**GIVEN PROBLEM**
Edit the material below so that every "bbox" becomes "bounding box", and reproduce all the other text without any change.

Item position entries
....

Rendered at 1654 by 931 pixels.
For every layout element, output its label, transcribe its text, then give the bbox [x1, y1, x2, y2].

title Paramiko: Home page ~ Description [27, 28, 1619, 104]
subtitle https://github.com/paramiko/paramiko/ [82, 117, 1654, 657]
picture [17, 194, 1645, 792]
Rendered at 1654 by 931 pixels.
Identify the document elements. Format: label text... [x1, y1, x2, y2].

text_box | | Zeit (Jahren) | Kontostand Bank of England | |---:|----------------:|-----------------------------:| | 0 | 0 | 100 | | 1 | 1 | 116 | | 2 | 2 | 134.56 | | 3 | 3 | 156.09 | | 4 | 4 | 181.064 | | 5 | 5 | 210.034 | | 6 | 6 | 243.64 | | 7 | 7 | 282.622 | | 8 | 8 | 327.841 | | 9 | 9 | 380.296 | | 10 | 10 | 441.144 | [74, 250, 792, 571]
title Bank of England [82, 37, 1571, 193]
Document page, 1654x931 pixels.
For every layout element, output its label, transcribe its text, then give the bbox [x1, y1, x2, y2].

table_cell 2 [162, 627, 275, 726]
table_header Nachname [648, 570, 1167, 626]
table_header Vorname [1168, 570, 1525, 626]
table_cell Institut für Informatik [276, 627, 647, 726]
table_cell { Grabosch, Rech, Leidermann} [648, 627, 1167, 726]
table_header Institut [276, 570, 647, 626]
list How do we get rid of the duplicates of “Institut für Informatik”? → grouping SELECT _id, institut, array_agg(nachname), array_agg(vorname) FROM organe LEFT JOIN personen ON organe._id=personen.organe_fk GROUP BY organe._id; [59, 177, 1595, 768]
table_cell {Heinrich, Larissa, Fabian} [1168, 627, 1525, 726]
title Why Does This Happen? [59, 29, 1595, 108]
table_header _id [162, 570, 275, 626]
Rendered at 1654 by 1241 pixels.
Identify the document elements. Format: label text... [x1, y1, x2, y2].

....

**SOLUTION BELOW**
Rendered at 1654 by 931 pixels.
For every layout element, output its label, transcribe its text, then give the bounding box [x1, y1, x2, y2].

title Paramiko: Home page ~ Description [27, 28, 1619, 104]
subtitle https://github.com/paramiko/paramiko/ [82, 117, 1654, 657]
picture [17, 194, 1645, 792]
Rendered at 1654 by 931 pixels.
Identify the document elements. Format: label text... [x1, y1, x2, y2].

text_box | | Zeit (Jahren) | Kontostand Bank of England | |---:|----------------:|-----------------------------:| | 0 | 0 | 100 | | 1 | 1 | 116 | | 2 | 2 | 134.56 | | 3 | 3 | 156.09 | | 4 | 4 | 181.064 | | 5 | 5 | 210.034 | | 6 | 6 | 243.64 | | 7 | 7 | 282.622 | | 8 | 8 | 327.841 | | 9 | 9 | 380.296 | | 10 | 10 | 441.144 | [74, 250, 792, 571]
title Bank of England [82, 37, 1571, 193]
Document page, 1654x931 pixels.
For every layout element, output its label, transcribe its text, then give the bounding box [x1, y1, x2, y2].

table_cell 2 [162, 627, 275, 726]
table_header Nachname [648, 570, 1167, 626]
table_header Vorname [1168, 570, 1525, 626]
table_cell Institut für Informatik [276, 627, 647, 726]
table_cell { Grabosch, Rech, Leidermann} [648, 627, 1167, 726]
table_header Institut [276, 570, 647, 626]
list How do we get rid of the duplicates of “Institut für Informatik”? → grouping SELECT _id, institut, array_agg(nachname), array_agg(vorname) FROM organe LEFT JOIN personen ON organe._id=personen.organe_fk GROUP BY organe._id; [59, 177, 1595, 768]
table_cell {Heinrich, Larissa, Fabian} [1168, 627, 1525, 726]
title Why Does This Happen? [59, 29, 1595, 108]
table_header _id [162, 570, 275, 626]
Rendered at 1654 by 1241 pixels.
Identify the document elements. Format: label text... [x1, y1, x2, y2].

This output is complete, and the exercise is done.